**ASSIGNMENT:**
Note each line of the entries that includes "funds". Then copy those lines.
RECORDS FOR THE TASK START
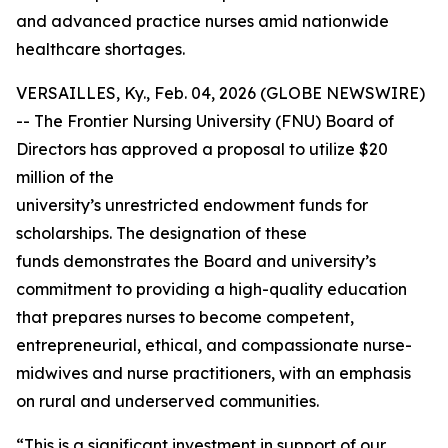
and advanced practice nurses amid nationwide
healthcare shortages.
VERSAILLES, Ky., Feb. 04, 2026 (GLOBE NEWSWIRE)
-- The Frontier Nursing University (FNU) Board of
Directors has approved a proposal to utilize $20
million of the
university’s unrestricted endowment funds for
scholarships. The designation of these
funds demonstrates the Board and university’s
commitment to providing a high-quality education
that prepares nurses to become competent,
entrepreneurial, ethical, and compassionate nurse-
midwives and nurse practitioners, with an emphasis
on rural and underserved communities.
“This is a significant investment in support of our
RECORDS FOR THE TASK END
**EXERCISE ANSWER:**
university’s unrestricted endowment funds for
funds demonstrates the Board and university’s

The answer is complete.